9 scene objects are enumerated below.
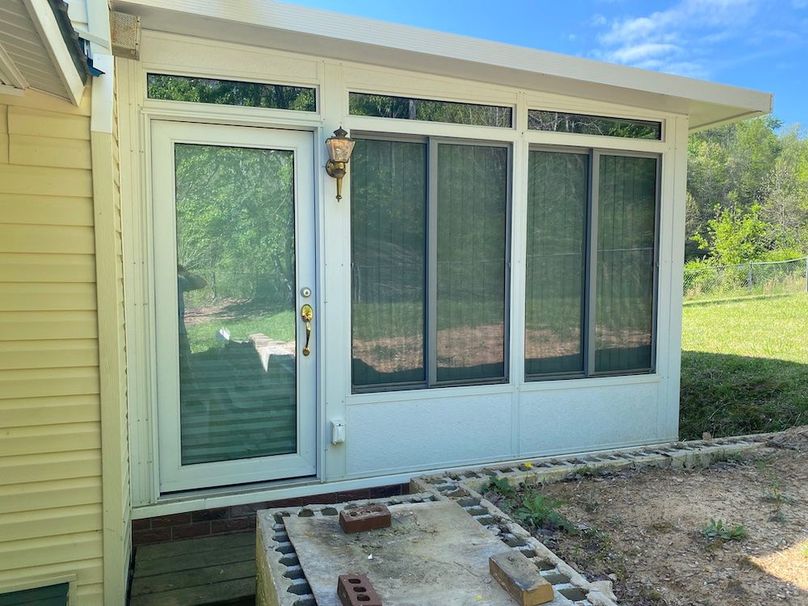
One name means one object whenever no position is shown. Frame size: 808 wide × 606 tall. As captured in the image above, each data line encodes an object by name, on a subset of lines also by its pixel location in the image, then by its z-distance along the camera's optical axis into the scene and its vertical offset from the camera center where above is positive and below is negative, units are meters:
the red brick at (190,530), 2.90 -1.26
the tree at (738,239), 20.80 +1.22
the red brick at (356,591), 1.82 -1.00
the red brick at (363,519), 2.41 -1.00
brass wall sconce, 2.97 +0.60
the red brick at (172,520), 2.87 -1.20
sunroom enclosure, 2.87 +0.00
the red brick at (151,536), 2.85 -1.26
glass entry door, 2.89 -0.16
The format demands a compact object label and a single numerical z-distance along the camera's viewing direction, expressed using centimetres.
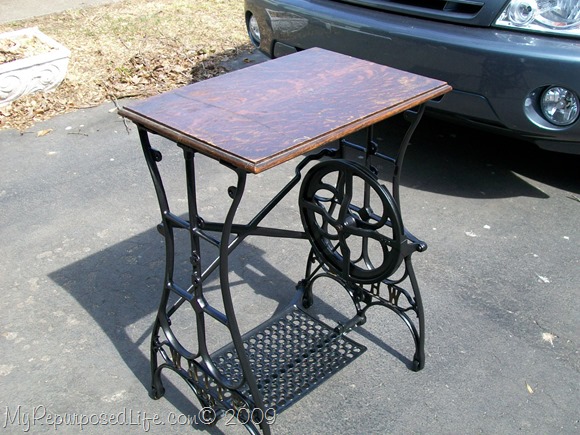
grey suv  309
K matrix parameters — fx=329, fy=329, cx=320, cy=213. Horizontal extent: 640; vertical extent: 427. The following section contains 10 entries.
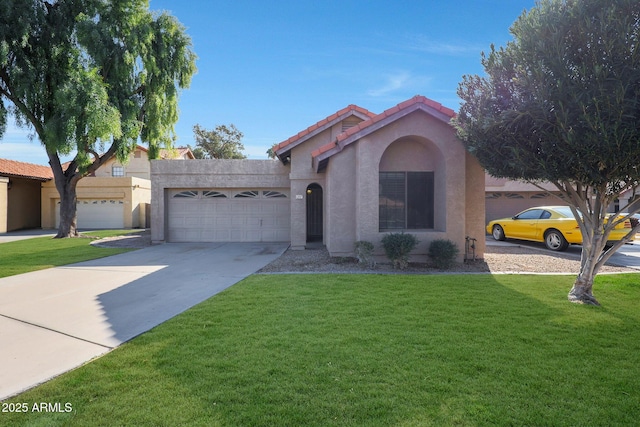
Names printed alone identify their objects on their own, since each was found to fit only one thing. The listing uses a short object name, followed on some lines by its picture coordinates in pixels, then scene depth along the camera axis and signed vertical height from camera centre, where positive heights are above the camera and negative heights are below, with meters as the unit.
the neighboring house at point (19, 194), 22.45 +1.58
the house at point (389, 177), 9.10 +1.20
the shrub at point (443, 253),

**Exercise instructions:** Give back the records exactly, minus any pictures.

**Solution for this task:**
9 scene objects are enumerated below.
One name means one object whenever no position is shown. Frame size: 808 wide × 606 tall. As captured in the image above, each data line encodes an object by name, on a subset of lines also by its pixel location in the image, then by its z-distance along the camera's optical axis into the scene and its vertical offset from the camera center where above is positive and below is negative, units are meters:
the red brick at (190,530), 2.90 -1.26
the tree at (738,239), 20.80 +1.22
the red brick at (356,591), 1.82 -1.00
the red brick at (363,519), 2.41 -1.00
brass wall sconce, 2.97 +0.60
the red brick at (172,520), 2.87 -1.20
sunroom enclosure, 2.87 +0.00
the red brick at (151,536), 2.85 -1.26
glass entry door, 2.89 -0.16
The format demands a compact object label and a single numerical z-distance along the camera's viewing direction, expressed using centimetres.
grey suv  309
K matrix parameters — fx=329, fy=329, cx=320, cy=213. Horizontal extent: 640; vertical extent: 427. The following section contains 10 entries.
Names printed alone identify their objects on their own, since each was found to fit only one thing. The listing uses a short object name, followed on some lines by its picture coordinates in pixels, then scene depth along the camera axis and signed vertical height from camera centre, where positive heights are above the camera and negative heights are below, with meters as the unit.
the neighboring house at point (19, 194), 22.45 +1.58
the house at point (389, 177), 9.10 +1.20
the shrub at point (443, 253),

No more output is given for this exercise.